-------- Data supplied --------

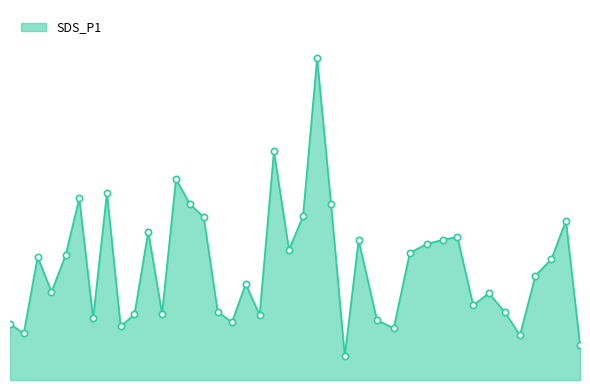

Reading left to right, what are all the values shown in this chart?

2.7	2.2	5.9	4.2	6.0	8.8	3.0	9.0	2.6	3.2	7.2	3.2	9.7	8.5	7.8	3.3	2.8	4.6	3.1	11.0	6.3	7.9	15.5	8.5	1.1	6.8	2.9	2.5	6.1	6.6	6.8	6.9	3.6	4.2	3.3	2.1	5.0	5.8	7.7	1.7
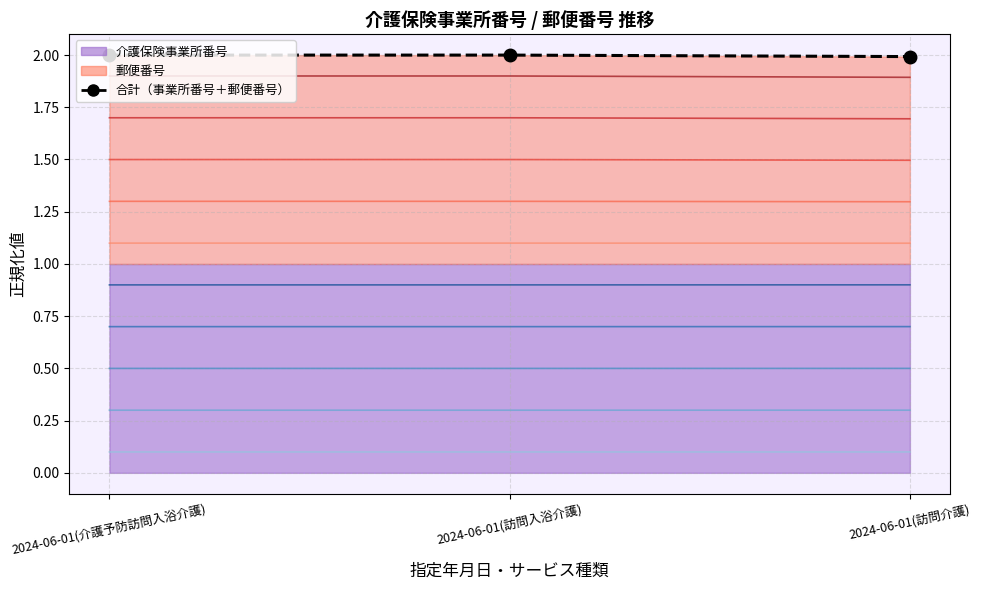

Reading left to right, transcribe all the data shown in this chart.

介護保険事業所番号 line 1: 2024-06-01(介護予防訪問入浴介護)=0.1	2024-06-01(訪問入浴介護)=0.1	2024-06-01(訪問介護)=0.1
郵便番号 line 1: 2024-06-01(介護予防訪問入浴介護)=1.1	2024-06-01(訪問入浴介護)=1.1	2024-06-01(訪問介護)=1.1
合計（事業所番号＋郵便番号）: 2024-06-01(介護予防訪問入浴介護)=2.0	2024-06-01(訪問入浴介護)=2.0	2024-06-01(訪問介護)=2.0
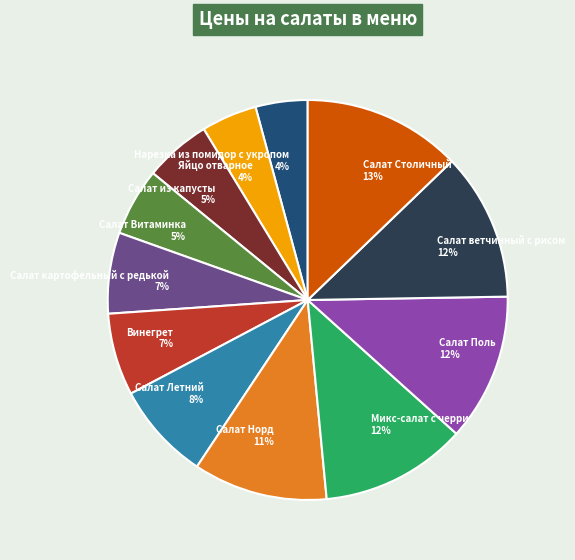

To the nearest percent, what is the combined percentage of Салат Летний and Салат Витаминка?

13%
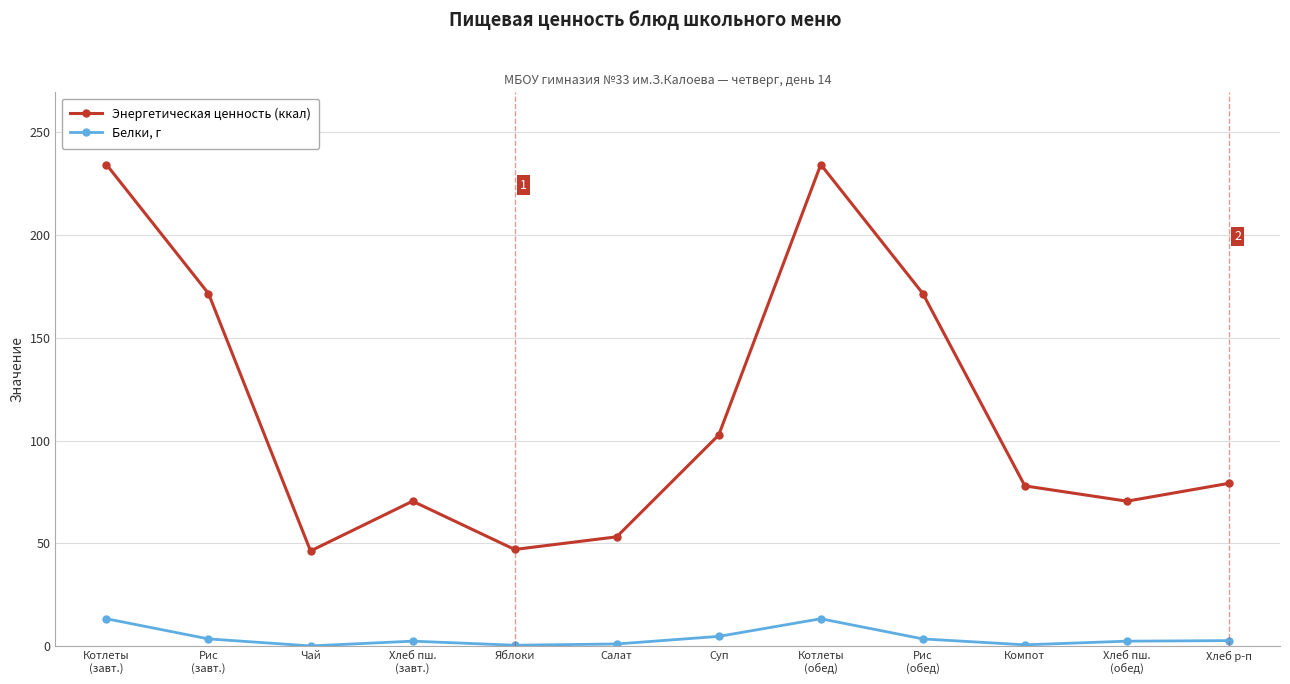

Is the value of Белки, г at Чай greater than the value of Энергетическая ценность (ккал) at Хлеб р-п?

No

--------

_Problem details_:
Report how many lines of the items contain the word "this". Case counts, and the reply should be only the number.

_Exercise result_:
2